IPCC1996 1.A Fuel Combustion Activities
IP…
[28]:
# Find potential over counting problems
suspected_problems = conv.find_over_counting_problems()
for p in suspected_problems:
    print(p)
    print()
<IPCC1996: '6.A.1'> is possibly counted multiple times
involved leave groups categories: [[<IPCC2006: '4.A.1'>], [<IPCC2006: '4.A.3'>]]
involved rules: <Rule '0,,0,' from line 5>, <Rule '6,,4,' from line 146>, <Rule '6.A,,4.A,' from line 147>, <Rule '6.A.1,,4.A.1,' from line 148>, <Rule '6.A.1 + 6.A.2,,4.A.3,if possible prefer the individual rules above' from line 150>.

<IPCC1996: '6.A.2'> is possibly counted multiple times
involved leave groups categories: [[<IPCC2006: '4.A.2'>], [<IPCC2006: '4.A.3'>]]
involved rules: <Rule '0,,0,' from line 5>, <Rule '6,,4,' from line 146>, <Rule '6.A,,4.A,' from line 147>, <Rule '6.A.2,,4.A.2,' from line 149>, <Rule '6.A.1 + 6.A.2,,4.A.3,if possible prefer the individual rules above' from line 150>.

<IPCC1996: '6.A.3'> is possibly counted multiple times
involved leave groups categories: [[<IPCC2006: '4.A'>], [<IPCC2006: '4.B'>]]
involved rules: <Rule '0,,0,' from line 5>, <Rule '6,,4,' from line 146>, <Rule '6.A,,4.A,' from line 147>, <Rule '6.A.3,,4.B,' from line 151>.

<IPCC1996: '6.B.3'> is possibly counted multiple times
involved leave groups categories: [[<IPCC2006: '4.D'>], [<IPCC2006: '4.E'>]]
involved rules: <Rule '0,,0,' from line 5>, <Rule '6,,4,' from line 146>, <Rule '6.B,,4.D,' from line 152>, <Rule '6.D + 6.B.3,,4.E,' from line 156>.

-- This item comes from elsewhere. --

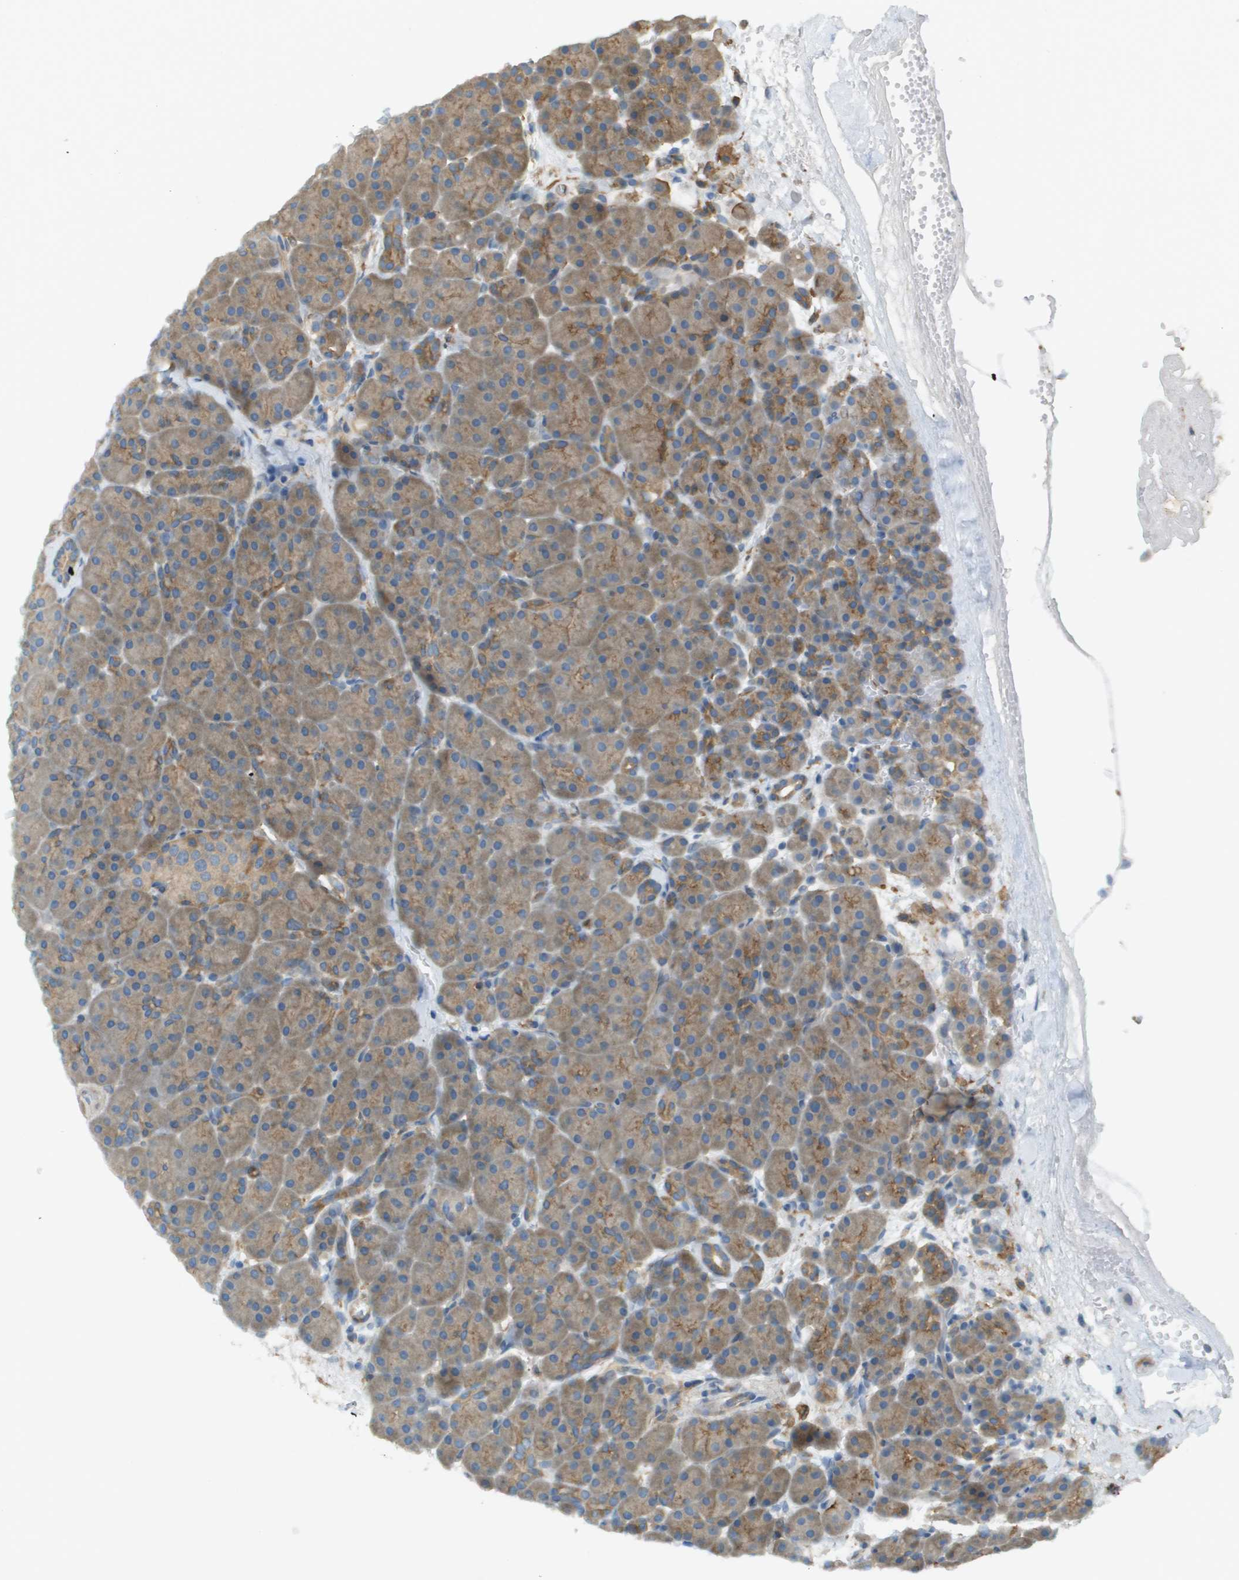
{"staining": {"intensity": "moderate", "quantity": ">75%", "location": "cytoplasmic/membranous"}, "tissue": "pancreas", "cell_type": "Exocrine glandular cells", "image_type": "normal", "snomed": [{"axis": "morphology", "description": "Normal tissue, NOS"}, {"axis": "topography", "description": "Pancreas"}], "caption": "Benign pancreas reveals moderate cytoplasmic/membranous expression in about >75% of exocrine glandular cells.", "gene": "CORO1B", "patient": {"sex": "male", "age": 66}}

<IPCC2006: '2.B.7'> is possibly counted multiple times
involved leave groups categories: [[<IPCC1996: '2.A.3'>, <IPCC1996: '2.A.4'>], [<IPCC1996: '2.B'>, <IPCC1996: '3.C'>]]
involved rules: <Rule '0,,0,' from line 5>, <Rule '2 + 3,,2,' from line 81>, <Rule '2.A.3 + 2.A.4,,2.A.3 + 2.A.4 + 2.B.7,' from line 85>, <Rule '2.B + 3.C,,2.B,' from line 88>.

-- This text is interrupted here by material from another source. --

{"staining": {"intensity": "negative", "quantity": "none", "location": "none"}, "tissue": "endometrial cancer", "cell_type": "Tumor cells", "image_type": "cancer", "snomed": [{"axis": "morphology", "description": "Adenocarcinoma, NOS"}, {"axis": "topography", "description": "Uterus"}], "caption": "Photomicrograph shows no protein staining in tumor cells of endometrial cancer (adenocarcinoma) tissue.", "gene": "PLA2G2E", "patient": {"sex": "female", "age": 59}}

<IPCC2006: '2.B.9'> is possibly counted multiple times
involved leave groups categories: [[<IPCC1996: '2.B'>, <IPCC1996: '3.C'>], [<IPCC1996: '2.E'>]]
involved rules: <Rule '0,,0,' from line 5>, <Rule '2 + 3,,2,' from line 81>, <Rule '2.B + 3.C,,2.B,' from line 88>, <Rule '2.E,,2.B.9,' from line 103>.

<IPCC2006: '2.B.9.a'> is possibly counted multiple times
involved leave groups categories: [[<IPCC1996: '2.B'>, <IPCC1996: '3.C'>], [<IPCC1996: '2.E.1'>]]
involved rules: <Rule '0,,0,' from line 5>, <Rule '2 + 3,,2,' from line 81>, <Rule '2.B + 3.C,,2.B,' from line 88>, <Rule '2.E,,2.B.9,' from line 103>, <Rule '2.E.1,,2.B.9.a,' from line 104>.

<IPCC2006: '2.B.9.b'> is possibly counted multiple times
involved leave groups categories: [[<IPCC1996: '2.B'>, <IPCC1996: '3.C'>], [<IPCC1996: '2.E.2'>]]
involved rules: <Rule '0,,0,' from line 5>, <Rule '2 + 3,,2,' from line 81>, <Rule '2.B + 3.C,,2.B,' from line 88>, <Rule '2.E,,2.B.9,' from line 103>, <Rule '2.E.2,,2.B.9.b,' from line 105>.

Note that find_over_counting_problems at the moment can’t reliably detect all over counting problems and also some suspected problems might be fine under closer examination. Use this function only to generate hints for possible problems.

[29]:
# Find unmapped categories
missing_1996, missing_2006 = conv.find_unmapped_categories()
# returns sets of missing categories
# unfortunately, this conversion is not very complete:
print(len(missing_1996))
print(len(missing_2006))
71
110
[30]:
# the sets just contain regular categories which were forgotten
next(iter(missing_1996))
[30]:
<IPCC1996: '5.B.2'>

Viewing the full conversion

To view the full conversion, also consider directly loading the source CSVs from the climate_categories/data/ folder in a spreadsheet program.